Microvasculature oxygen partial pressure maps at systemic oxygen levels from 69% (left), 78% (middle), and 88% (right)
Microvasculature oxygen partial pressure maps at systemic oxygen levels from 69% (left), 78% (middle), and 88% (right)

Stephanie Nolen et al. (2025)

Because the system was only tested in mice, its performance in humans hasn’t yet been evaluated. Additional limitations of the study include that the approach requires careful calibration to correct for light interference between the two systems, which is a technical challenge. Also, some physiological factors, such as pH and carbon dioxide levels, had to be estimated rather than directly measured, potentially introducing small errors.

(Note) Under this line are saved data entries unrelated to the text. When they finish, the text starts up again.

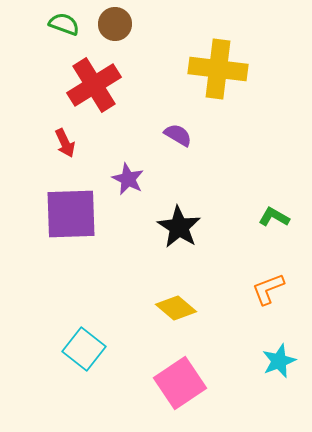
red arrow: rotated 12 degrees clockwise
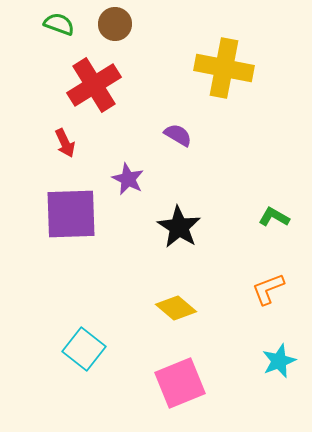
green semicircle: moved 5 px left
yellow cross: moved 6 px right, 1 px up; rotated 4 degrees clockwise
pink square: rotated 12 degrees clockwise
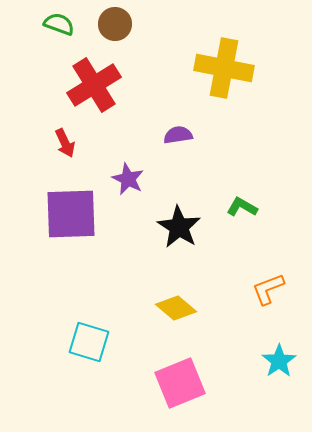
purple semicircle: rotated 40 degrees counterclockwise
green L-shape: moved 32 px left, 10 px up
cyan square: moved 5 px right, 7 px up; rotated 21 degrees counterclockwise
cyan star: rotated 12 degrees counterclockwise
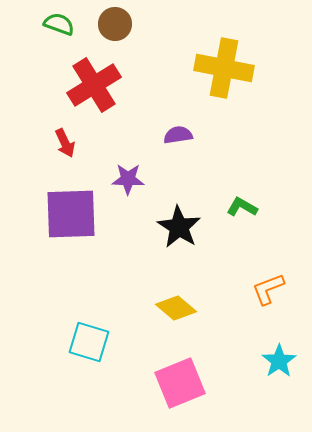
purple star: rotated 24 degrees counterclockwise
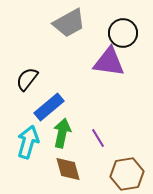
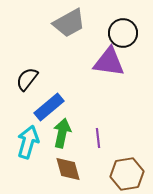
purple line: rotated 24 degrees clockwise
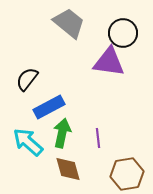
gray trapezoid: rotated 112 degrees counterclockwise
blue rectangle: rotated 12 degrees clockwise
cyan arrow: rotated 64 degrees counterclockwise
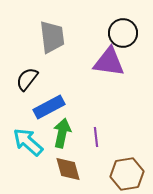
gray trapezoid: moved 17 px left, 14 px down; rotated 44 degrees clockwise
purple line: moved 2 px left, 1 px up
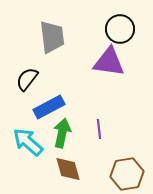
black circle: moved 3 px left, 4 px up
purple line: moved 3 px right, 8 px up
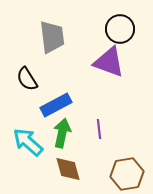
purple triangle: rotated 12 degrees clockwise
black semicircle: rotated 70 degrees counterclockwise
blue rectangle: moved 7 px right, 2 px up
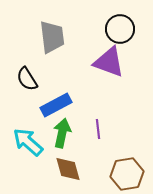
purple line: moved 1 px left
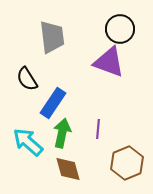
blue rectangle: moved 3 px left, 2 px up; rotated 28 degrees counterclockwise
purple line: rotated 12 degrees clockwise
brown hexagon: moved 11 px up; rotated 12 degrees counterclockwise
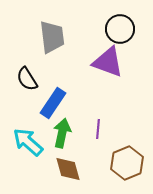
purple triangle: moved 1 px left
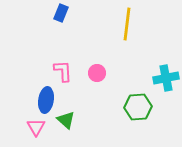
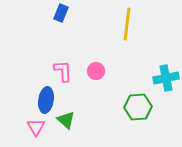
pink circle: moved 1 px left, 2 px up
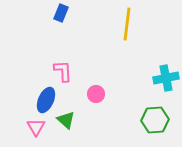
pink circle: moved 23 px down
blue ellipse: rotated 15 degrees clockwise
green hexagon: moved 17 px right, 13 px down
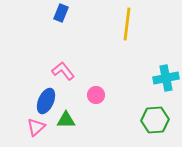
pink L-shape: rotated 35 degrees counterclockwise
pink circle: moved 1 px down
blue ellipse: moved 1 px down
green triangle: rotated 42 degrees counterclockwise
pink triangle: rotated 18 degrees clockwise
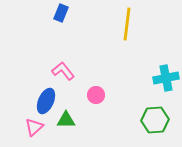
pink triangle: moved 2 px left
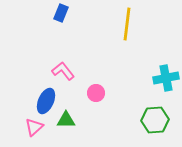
pink circle: moved 2 px up
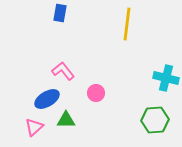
blue rectangle: moved 1 px left; rotated 12 degrees counterclockwise
cyan cross: rotated 25 degrees clockwise
blue ellipse: moved 1 px right, 2 px up; rotated 35 degrees clockwise
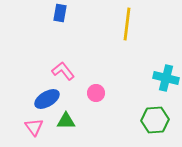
green triangle: moved 1 px down
pink triangle: rotated 24 degrees counterclockwise
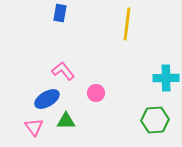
cyan cross: rotated 15 degrees counterclockwise
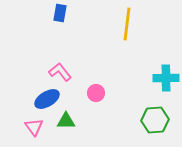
pink L-shape: moved 3 px left, 1 px down
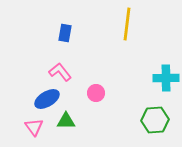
blue rectangle: moved 5 px right, 20 px down
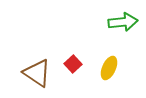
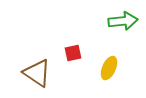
green arrow: moved 1 px up
red square: moved 11 px up; rotated 30 degrees clockwise
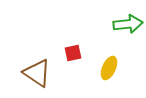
green arrow: moved 5 px right, 3 px down
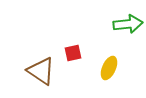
brown triangle: moved 4 px right, 2 px up
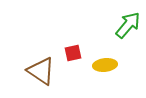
green arrow: moved 1 px down; rotated 44 degrees counterclockwise
yellow ellipse: moved 4 px left, 3 px up; rotated 60 degrees clockwise
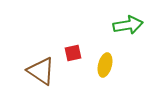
green arrow: rotated 40 degrees clockwise
yellow ellipse: rotated 70 degrees counterclockwise
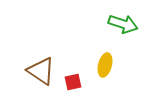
green arrow: moved 5 px left, 1 px up; rotated 28 degrees clockwise
red square: moved 29 px down
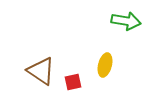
green arrow: moved 3 px right, 3 px up; rotated 8 degrees counterclockwise
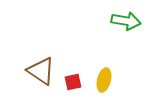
yellow ellipse: moved 1 px left, 15 px down
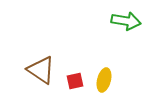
brown triangle: moved 1 px up
red square: moved 2 px right, 1 px up
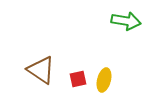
red square: moved 3 px right, 2 px up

Putting aside these limitations, this multimodal system could significantly advance eye disease research and diagnostics by providing a more complete picture of retinal health. It could help scientists understand how oxygen supply changes in diseases like diabetic retinopathy, glaucoma, and macular degeneration. Clinicians may one day use similar technology to detect early disease-related changes before vision is affected.

The study was financially supported by grants from the National Eye Institute, the National Institute of Biomedical Imaging and Bioengineering, and the National Science Foundation Graduate Research Fellowship Program. It was published in the journal Neurophotonics.